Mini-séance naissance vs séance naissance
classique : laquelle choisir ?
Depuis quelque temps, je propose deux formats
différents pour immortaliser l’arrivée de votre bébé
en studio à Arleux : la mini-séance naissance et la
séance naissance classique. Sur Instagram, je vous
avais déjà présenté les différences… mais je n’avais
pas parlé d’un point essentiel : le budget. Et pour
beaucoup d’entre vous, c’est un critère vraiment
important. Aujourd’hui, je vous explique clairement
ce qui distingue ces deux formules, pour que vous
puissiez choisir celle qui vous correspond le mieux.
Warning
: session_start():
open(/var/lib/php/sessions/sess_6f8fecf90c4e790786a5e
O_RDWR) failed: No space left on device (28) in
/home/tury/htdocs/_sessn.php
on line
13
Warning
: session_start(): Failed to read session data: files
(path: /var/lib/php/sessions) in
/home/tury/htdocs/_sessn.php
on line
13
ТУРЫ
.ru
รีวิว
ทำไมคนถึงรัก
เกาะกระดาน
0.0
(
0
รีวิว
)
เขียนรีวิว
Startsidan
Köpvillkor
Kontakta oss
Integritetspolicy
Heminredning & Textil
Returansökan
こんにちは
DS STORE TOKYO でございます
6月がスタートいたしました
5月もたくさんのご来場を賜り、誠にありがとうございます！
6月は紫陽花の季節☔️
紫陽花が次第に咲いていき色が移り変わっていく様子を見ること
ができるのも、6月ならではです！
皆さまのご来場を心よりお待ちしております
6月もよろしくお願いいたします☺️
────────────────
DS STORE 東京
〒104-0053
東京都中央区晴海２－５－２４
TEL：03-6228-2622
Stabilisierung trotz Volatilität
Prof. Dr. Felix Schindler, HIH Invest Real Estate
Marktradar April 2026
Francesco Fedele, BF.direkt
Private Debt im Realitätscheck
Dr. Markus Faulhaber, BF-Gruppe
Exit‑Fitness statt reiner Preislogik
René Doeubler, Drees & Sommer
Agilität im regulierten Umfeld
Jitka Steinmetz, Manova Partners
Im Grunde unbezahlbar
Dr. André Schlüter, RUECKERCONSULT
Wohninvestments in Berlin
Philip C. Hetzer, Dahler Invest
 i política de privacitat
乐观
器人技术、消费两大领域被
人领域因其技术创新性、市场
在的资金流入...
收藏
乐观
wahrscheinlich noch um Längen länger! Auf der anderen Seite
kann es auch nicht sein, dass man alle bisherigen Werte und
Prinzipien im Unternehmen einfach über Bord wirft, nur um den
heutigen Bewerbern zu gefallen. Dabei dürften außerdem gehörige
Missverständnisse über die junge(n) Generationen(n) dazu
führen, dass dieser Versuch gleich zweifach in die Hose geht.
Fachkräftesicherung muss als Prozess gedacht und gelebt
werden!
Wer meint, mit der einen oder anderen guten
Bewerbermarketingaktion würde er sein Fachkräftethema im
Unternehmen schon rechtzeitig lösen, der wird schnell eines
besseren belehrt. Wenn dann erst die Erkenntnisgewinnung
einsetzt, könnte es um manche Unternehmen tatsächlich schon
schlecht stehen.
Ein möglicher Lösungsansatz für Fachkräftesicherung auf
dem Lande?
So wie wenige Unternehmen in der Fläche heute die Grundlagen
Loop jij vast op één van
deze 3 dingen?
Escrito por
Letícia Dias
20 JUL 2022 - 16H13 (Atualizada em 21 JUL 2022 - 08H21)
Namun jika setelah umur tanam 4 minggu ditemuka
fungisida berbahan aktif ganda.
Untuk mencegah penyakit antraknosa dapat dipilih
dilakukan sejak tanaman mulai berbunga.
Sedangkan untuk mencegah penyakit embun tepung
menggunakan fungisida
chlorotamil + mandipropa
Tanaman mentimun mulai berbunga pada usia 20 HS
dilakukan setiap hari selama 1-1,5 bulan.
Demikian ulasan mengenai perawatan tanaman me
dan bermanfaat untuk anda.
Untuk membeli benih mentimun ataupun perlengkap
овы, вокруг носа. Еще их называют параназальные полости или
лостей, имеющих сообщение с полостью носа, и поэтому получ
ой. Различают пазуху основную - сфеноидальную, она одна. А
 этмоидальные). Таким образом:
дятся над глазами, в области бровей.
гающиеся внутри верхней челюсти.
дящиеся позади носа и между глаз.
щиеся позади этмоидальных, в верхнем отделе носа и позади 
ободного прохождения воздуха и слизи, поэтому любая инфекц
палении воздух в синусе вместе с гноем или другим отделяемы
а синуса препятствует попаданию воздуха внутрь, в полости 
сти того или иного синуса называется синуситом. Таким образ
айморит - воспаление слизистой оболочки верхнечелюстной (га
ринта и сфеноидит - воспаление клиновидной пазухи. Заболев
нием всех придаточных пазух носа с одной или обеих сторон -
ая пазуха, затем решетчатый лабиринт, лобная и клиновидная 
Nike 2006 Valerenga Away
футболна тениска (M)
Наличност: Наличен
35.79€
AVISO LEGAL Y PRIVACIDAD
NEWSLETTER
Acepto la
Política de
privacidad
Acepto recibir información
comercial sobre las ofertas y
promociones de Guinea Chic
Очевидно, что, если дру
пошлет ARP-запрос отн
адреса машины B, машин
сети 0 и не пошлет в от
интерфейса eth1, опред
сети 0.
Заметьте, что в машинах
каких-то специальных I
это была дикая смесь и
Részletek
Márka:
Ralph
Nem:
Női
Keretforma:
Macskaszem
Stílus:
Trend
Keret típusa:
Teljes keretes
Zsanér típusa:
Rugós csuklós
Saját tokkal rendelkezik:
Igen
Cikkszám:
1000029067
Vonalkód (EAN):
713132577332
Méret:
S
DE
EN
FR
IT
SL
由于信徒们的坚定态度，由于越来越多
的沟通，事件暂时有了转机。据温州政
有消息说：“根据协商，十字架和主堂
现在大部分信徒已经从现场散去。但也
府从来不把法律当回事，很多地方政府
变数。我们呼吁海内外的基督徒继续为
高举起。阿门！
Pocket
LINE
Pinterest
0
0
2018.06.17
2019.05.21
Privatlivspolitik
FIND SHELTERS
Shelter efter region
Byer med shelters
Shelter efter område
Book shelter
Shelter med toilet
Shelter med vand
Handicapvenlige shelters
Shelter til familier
━━━━━━━━━━━━━━━━━━━━━━━━━━━━━━
Can you print every line of text from the entries above, unchanged and in the same order?

## Solution to this exercise
Mini-séance naissance vs séance naissance
classique : laquelle choisir ?
Depuis quelque temps, je propose deux formats
différents pour immortaliser l’arrivée de votre bébé
en studio à Arleux : la mini-séance naissance et la
séance naissance classique. Sur Instagram, je vous
avais déjà présenté les différences… mais je n’avais
pas parlé d’un point essentiel : le budget. Et pour
beaucoup d’entre vous, c’est un critère vraiment
important. Aujourd’hui, je vous explique clairement
ce qui distingue ces deux formules, pour que vous
puissiez choisir celle qui vous correspond le mieux.
Warning
: session_start():
open(/var/lib/php/sessions/sess_6f8fecf90c4e790786a5e
O_RDWR) failed: No space left on device (28) in
/home/tury/htdocs/_sessn.php
on line
13
Warning
: session_start(): Failed to read session data: files
(path: /var/lib/php/sessions) in
/home/tury/htdocs/_sessn.php
on line
13
ТУРЫ
.ru
รีวิว
ทำไมคนถึงรัก
เกาะกระดาน
0.0
(
0
รีวิว
)
เขียนรีวิว
Startsidan
Köpvillkor
Kontakta oss
Integritetspolicy
Heminredning & Textil
Returansökan
こんにちは
DS STORE TOKYO でございます
6月がスタートいたしました
5月もたくさんのご来場を賜り、誠にありがとうございます！
6月は紫陽花の季節☔️
紫陽花が次第に咲いていき色が移り変わっていく様子を見ること
ができるのも、6月ならではです！
皆さまのご来場を心よりお待ちしております
6月もよろしくお願いいたします☺️
────────────────
DS STORE 東京
〒104-0053
東京都中央区晴海２－５－２４
TEL：03-6228-2622
Stabilisierung trotz Volatilität
Prof. Dr. Felix Schindler, HIH Invest Real Estate
Marktradar April 2026
Francesco Fedele, BF.direkt
Private Debt im Realitätscheck
Dr. Markus Faulhaber, BF-Gruppe
Exit‑Fitness statt reiner Preislogik
René Doeubler, Drees & Sommer
Agilität im regulierten Umfeld
Jitka Steinmetz, Manova Partners
Im Grunde unbezahlbar
Dr. André Schlüter, RUECKERCONSULT
Wohninvestments in Berlin
Philip C. Hetzer, Dahler Invest
 i política de privacitat
乐观
器人技术、消费两大领域被
人领域因其技术创新性、市场
在的资金流入...
收藏
乐观
wahrscheinlich noch um Längen länger! Auf der anderen Seite
kann es auch nicht sein, dass man alle bisherigen Werte und
Prinzipien im Unternehmen einfach über Bord wirft, nur um den
heutigen Bewerbern zu gefallen. Dabei dürften außerdem gehörige
Missverständnisse über die junge(n) Generationen(n) dazu
führen, dass dieser Versuch gleich zweifach in die Hose geht.
Fachkräftesicherung muss als Prozess gedacht und gelebt
werden!
Wer meint, mit der einen oder anderen guten
Bewerbermarketingaktion würde er sein Fachkräftethema im
Unternehmen schon rechtzeitig lösen, der wird schnell eines
besseren belehrt. Wenn dann erst die Erkenntnisgewinnung
einsetzt, könnte es um manche Unternehmen tatsächlich schon
schlecht stehen.
Ein möglicher Lösungsansatz für Fachkräftesicherung auf
dem Lande?
So wie wenige Unternehmen in der Fläche heute die Grundlagen
Loop jij vast op één van
deze 3 dingen?
Escrito por
Letícia Dias
20 JUL 2022 - 16H13 (Atualizada em 21 JUL 2022 - 08H21)
Namun jika setelah umur tanam 4 minggu ditemuka
fungisida berbahan aktif ganda.
Untuk mencegah penyakit antraknosa dapat dipilih
dilakukan sejak tanaman mulai berbunga.
Sedangkan untuk mencegah penyakit embun tepung
menggunakan fungisida
chlorotamil + mandipropa
Tanaman mentimun mulai berbunga pada usia 20 HS
dilakukan setiap hari selama 1-1,5 bulan.
Demikian ulasan mengenai perawatan tanaman me
dan bermanfaat untuk anda.
Untuk membeli benih mentimun ataupun perlengkap
овы, вокруг носа. Еще их называют параназальные полости или
лостей, имеющих сообщение с полостью носа, и поэтому получ
ой. Различают пазуху основную - сфеноидальную, она одна. А
 этмоидальные). Таким образом:
дятся над глазами, в области бровей.
гающиеся внутри верхней челюсти.
дящиеся позади носа и между глаз.
щиеся позади этмоидальных, в верхнем отделе носа и позади 
ободного прохождения воздуха и слизи, поэтому любая инфекц
палении воздух в синусе вместе с гноем или другим отделяемы
а синуса препятствует попаданию воздуха внутрь, в полости 
сти того или иного синуса называется синуситом. Таким образ
айморит - воспаление слизистой оболочки верхнечелюстной (га
ринта и сфеноидит - воспаление клиновидной пазухи. Заболев
нием всех придаточных пазух носа с одной или обеих сторон -
ая пазуха, затем решетчатый лабиринт, лобная и клиновидная 
Nike 2006 Valerenga Away
футболна тениска (M)
Наличност: Наличен
35.79€
AVISO LEGAL Y PRIVACIDAD
NEWSLETTER
Acepto la
Política de
privacidad
Acepto recibir información
comercial sobre las ofertas y
promociones de Guinea Chic
Очевидно, что, если дру
пошлет ARP-запрос отн
адреса машины B, машин
сети 0 и не пошлет в от
интерфейса eth1, опред
сети 0.
Заметьте, что в машинах
каких-то специальных I
это была дикая смесь и
Részletek
Márka:
Ralph
Nem:
Női
Keretforma:
Macskaszem
Stílus:
Trend
Keret típusa:
Teljes keretes
Zsanér típusa:
Rugós csuklós
Saját tokkal rendelkezik:
Igen
Cikkszám:
1000029067
Vonalkód (EAN):
713132577332
Méret:
S
DE
EN
FR
IT
SL
由于信徒们的坚定态度，由于越来越多
的沟通，事件暂时有了转机。据温州政
有消息说：“根据协商，十字架和主堂
现在大部分信徒已经从现场散去。但也
府从来不把法律当回事，很多地方政府
变数。我们呼吁海内外的基督徒继续为
高举起。阿门！
Pocket
LINE
Pinterest
0
0
2018.06.17
2019.05.21
Privatlivspolitik
FIND SHELTERS
Shelter efter region
Byer med shelters
Shelter efter område
Book shelter
Shelter med toilet
Shelter med vand
Handicapvenlige shelters
Shelter til familier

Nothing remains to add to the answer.